中日のスーさんこと鈴木義広投手(30)が28日、“こんぴら父娘トレ”で新年をスタートする計画を明かした。年末に帰省する香川の実家は、こんぴらさんで有名な金刀比羅宮まで車で10分の距離にある。もちろん元日の初詣は子どものころから恒例行事。来年は2歳の1人娘を抱きかかえ、本宮まで785段ある石段を登って参拝するという。

 鈴木義

 1歳だった今年も抱いて上がりましたが、腕と足がパンパン。いいトレーニングになりますよ。

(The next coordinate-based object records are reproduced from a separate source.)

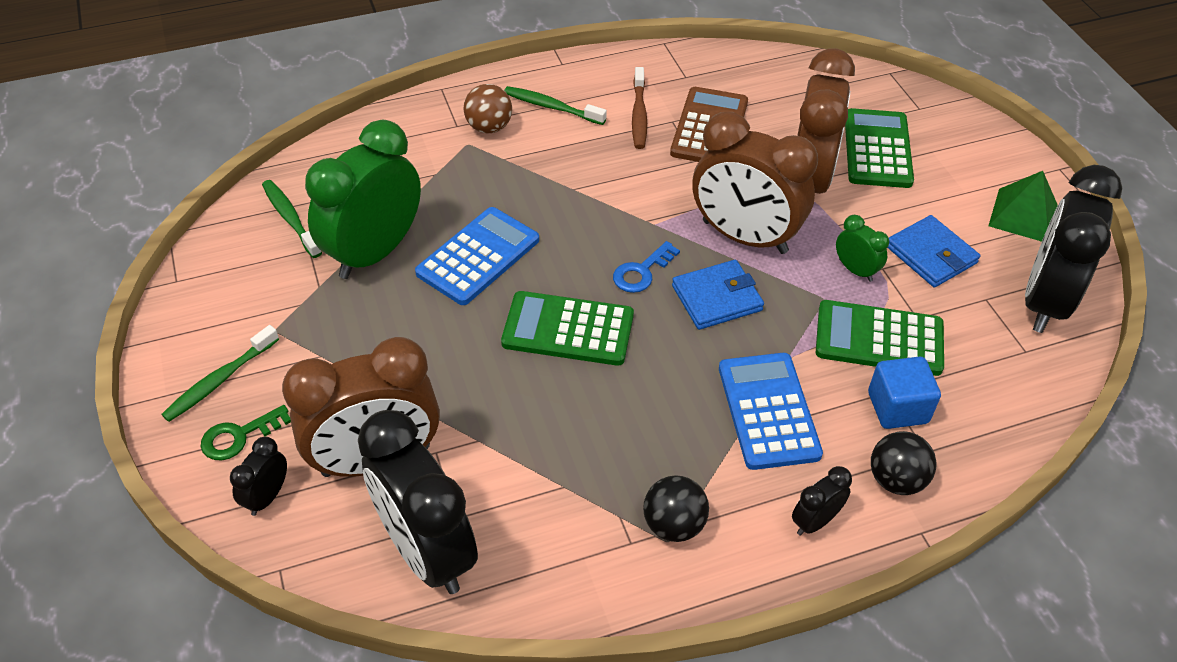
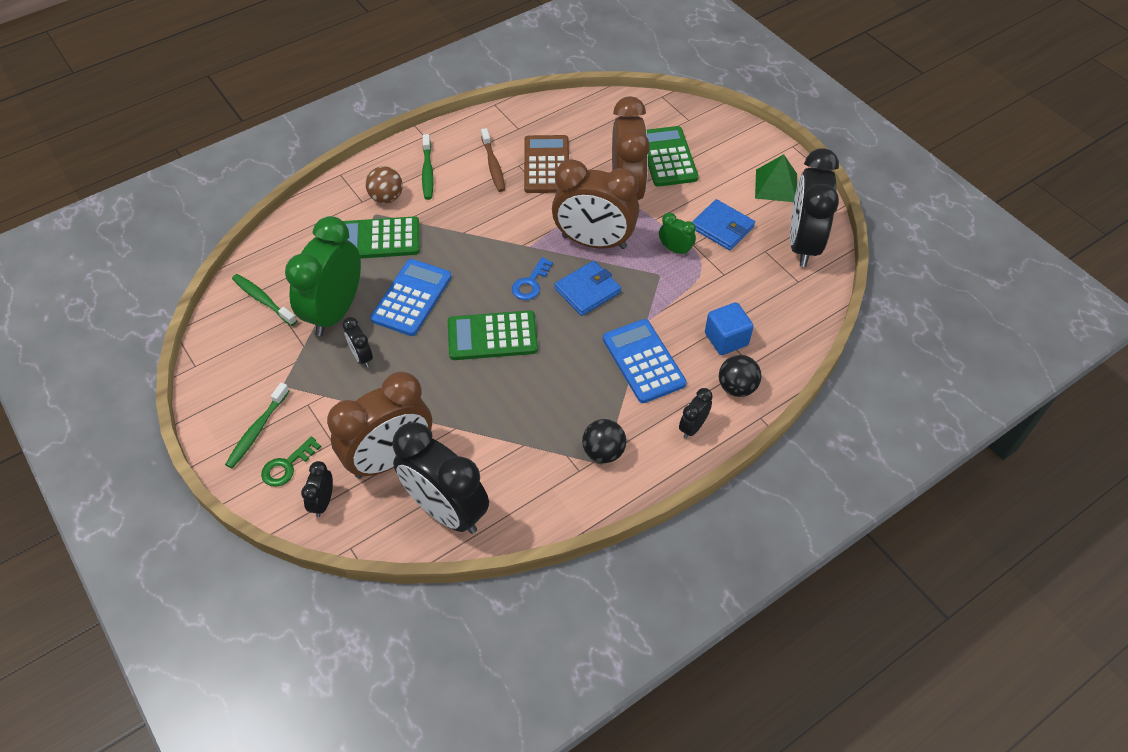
camera: 15 degrees left, 5 degrees up
(387, 317) = (362, 357): none -> black clock
(551, 107) = (427, 172): green toothbrush -> green toothbrush turned 105 degrees counterclockwise
(879, 339) = (702, 295): green calculator -> green calculator (378, 239)

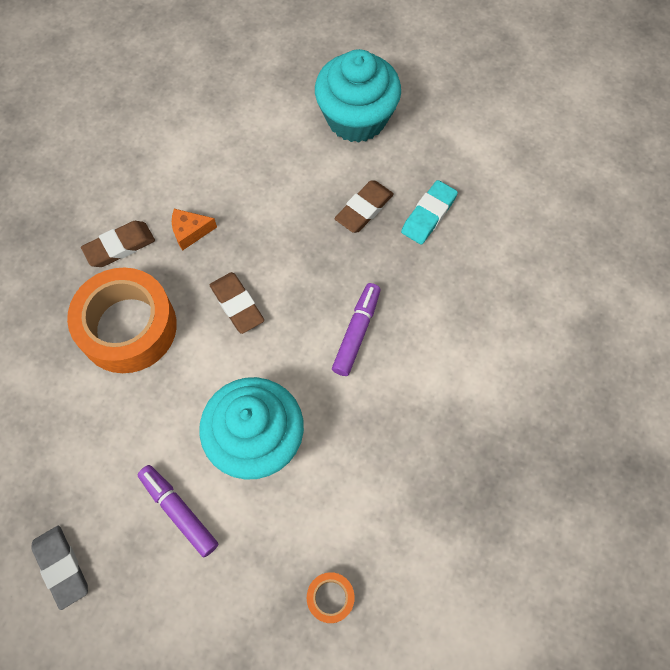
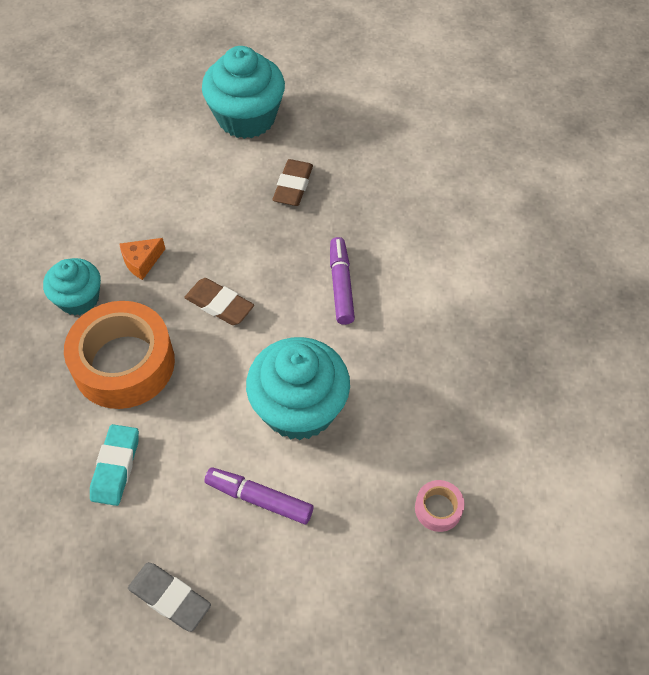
camera: 25 degrees left, 10 degrees down
(120, 246) = (79, 299): brown eraser -> turquoise cupcake
(330, 598) = (438, 509): orange tape -> pink tape
(428, 215) = (352, 171): turquoise eraser -> turquoise eraser (116, 467)

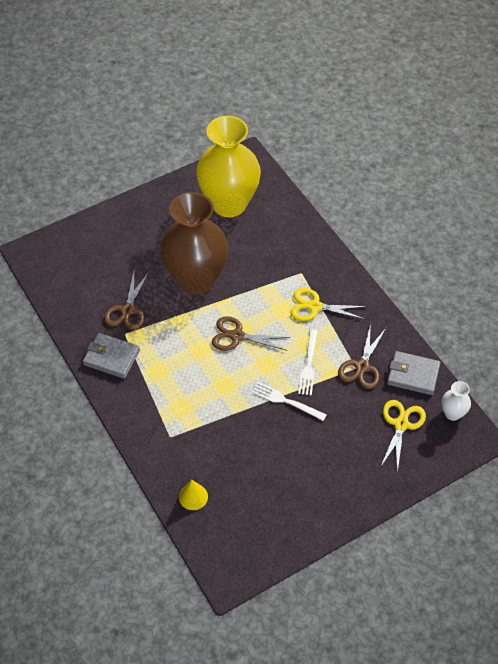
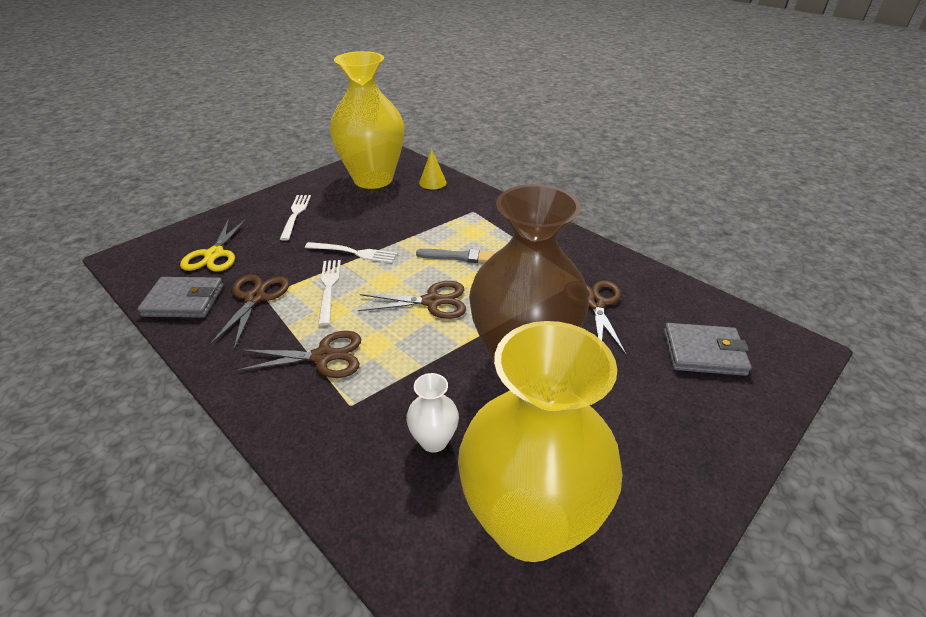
camera: 165 degrees right, 15 degrees down
(111, 357) = (577, 256): grey wallet -> grey wallet (703, 352)
(203, 377) = (459, 257): none -> grey brush
(254, 518) = (373, 179): none -> yellow vase
(314, 307) = (323, 356): yellow scissors -> brown scissors
(335, 469) = (296, 214): none -> white fork
(452, 413) = (144, 273): white vase -> white vase (434, 440)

 土産物店や灯籠が並ぶ風情ある参道は、全国からやってくる参拝客でごった返す。本宮までは片道約30分だが、途中には急な石段もある。子どもを抱いたまま上がるのは、プロ選手でも結構キツそうだ。しかも1歳と2歳では体重も大違い。でも、重くなった子どもの成長を肌で感じながら登る一段一段が、巻き返しの力を与えてくれそうだ。

 鈴木義

 やるしかない。チームが優勝するために、何ができるかを考えたい。

 貴重な変速の中継ぎ右腕だが、今季は15試合で0勝1敗、防御率3・45。2年連続不本意なシーズンを送った。だが契約更改では落合GMから「もっとマウンドで暴れていたろ?」と復活への金言を授かった。落合監督時代の11年は55試合&防御率1・08のキャリアハイでリーグ優勝に貢献。荒々しさを取り戻しての11年再現が目標だ。

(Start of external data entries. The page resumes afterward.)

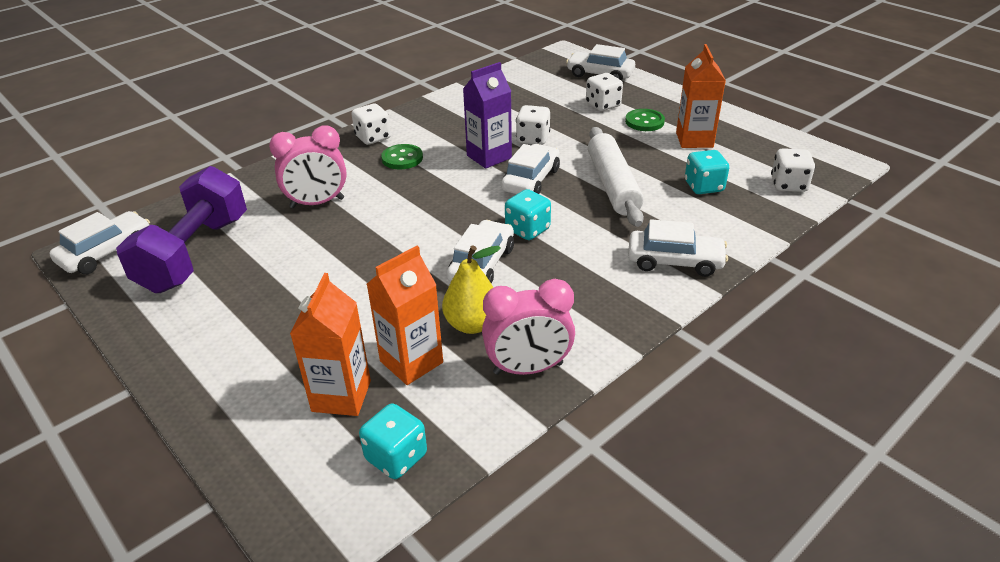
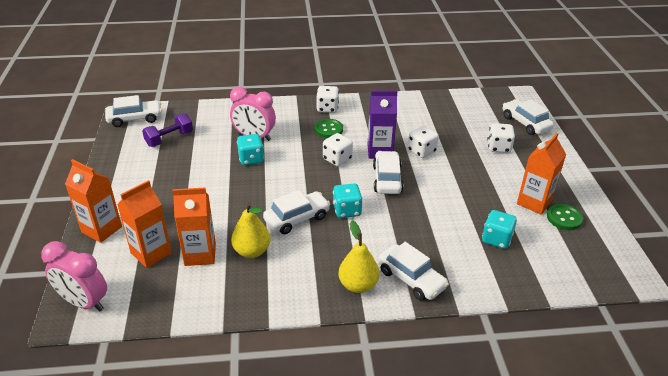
camera: 35 degrees right, 0 degrees up
(195, 254) = (169, 139): purple dumbbell -> purple dumbbell, size x0.55
(228, 407) = (101, 229): none -> orange carton
(396, 457) = (140, 300): turquoise dice -> turquoise dice (251, 159)
(528, 368) = (250, 293): pink clock -> pink clock (84, 302)
(531, 180) = (387, 179): white car -> white car turned 60 degrees counterclockwise
(613, 185) = (435, 207): white rolling pin -> none
(632, 295) = (358, 285): none -> yellow pear
(644, 122) = (514, 172): green button -> green button (564, 218)
(788, 185) = (563, 269): white dice -> white dice (337, 159)

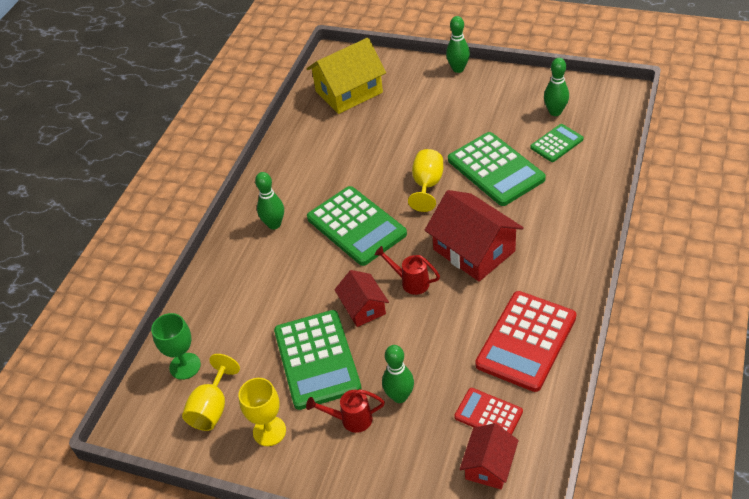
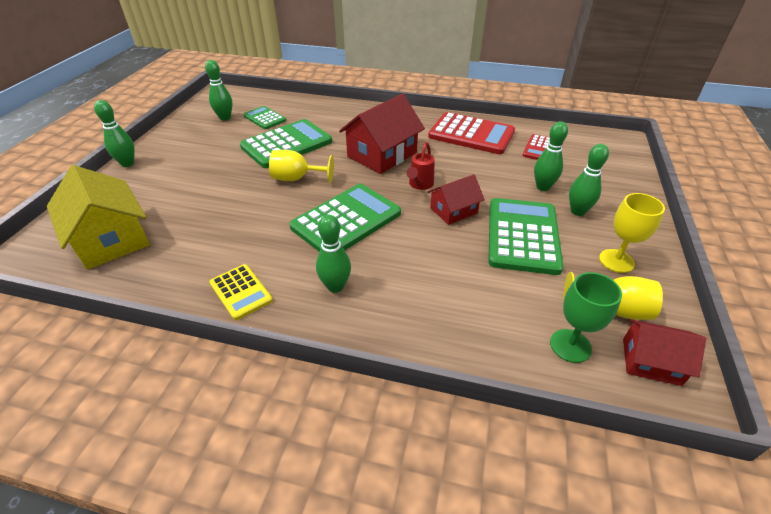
camera: 100 degrees left, 5 degrees down
(278, 173) = (241, 292): none -> yellow calculator
(317, 359) = (522, 236): green calculator -> green calculator turned 60 degrees counterclockwise
(350, 419) = (577, 211): red watering can -> green bowling pin
(489, 465) = (582, 149): red house -> red house (651, 361)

 来季はドラフト1位の同姓投手、鈴木翔太(18=聖隷クリストファー)も入ってくるだけに負けられない。この日でナゴヤ球場の年内自主トレを打ち上げ、いざこんぴらさんへ。愛娘のためにももう1度輝く。【松井清員】

 ◆金刀比羅宮(ことひらぐう)香川・仲多度郡琴平の琴平山(象頭山)の中腹に鎮座する神社。本宮は石段785段、海抜251メートルのところに建つ。御祭神は大物主神(おおものぬしのかみ)と崇徳天皇。奥社と呼ばれる厳魂神社は、1368段上った海抜421メートル地点にある。映画「瀬戸内少年野球団」や「男はつらいよ寅次郎の縁談」などのロケ地にもなった。

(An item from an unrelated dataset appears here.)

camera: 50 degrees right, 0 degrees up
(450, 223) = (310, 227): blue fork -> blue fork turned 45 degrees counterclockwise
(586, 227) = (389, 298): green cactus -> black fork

 ◆鈴木義広(すずき・よしひろ)1983年(昭58)1月5日、香川県生まれ。多度津工から中部大へ進み、ノーヒットノーランなど愛知大学リーグ18勝。04年ドラフト5巡目で中日入団。同年の中日優勝パレードでは警備員のアルバイトをしていた。1年目から主に中継ぎで47試合に登板。浅尾へのつなぎ役を務め3度のVに貢献。フォームがカニに似ていることから、11年優勝のビールかけはカニの被り物で登場。188センチ、88キロ。来季推定年俸は25%減の3150万円。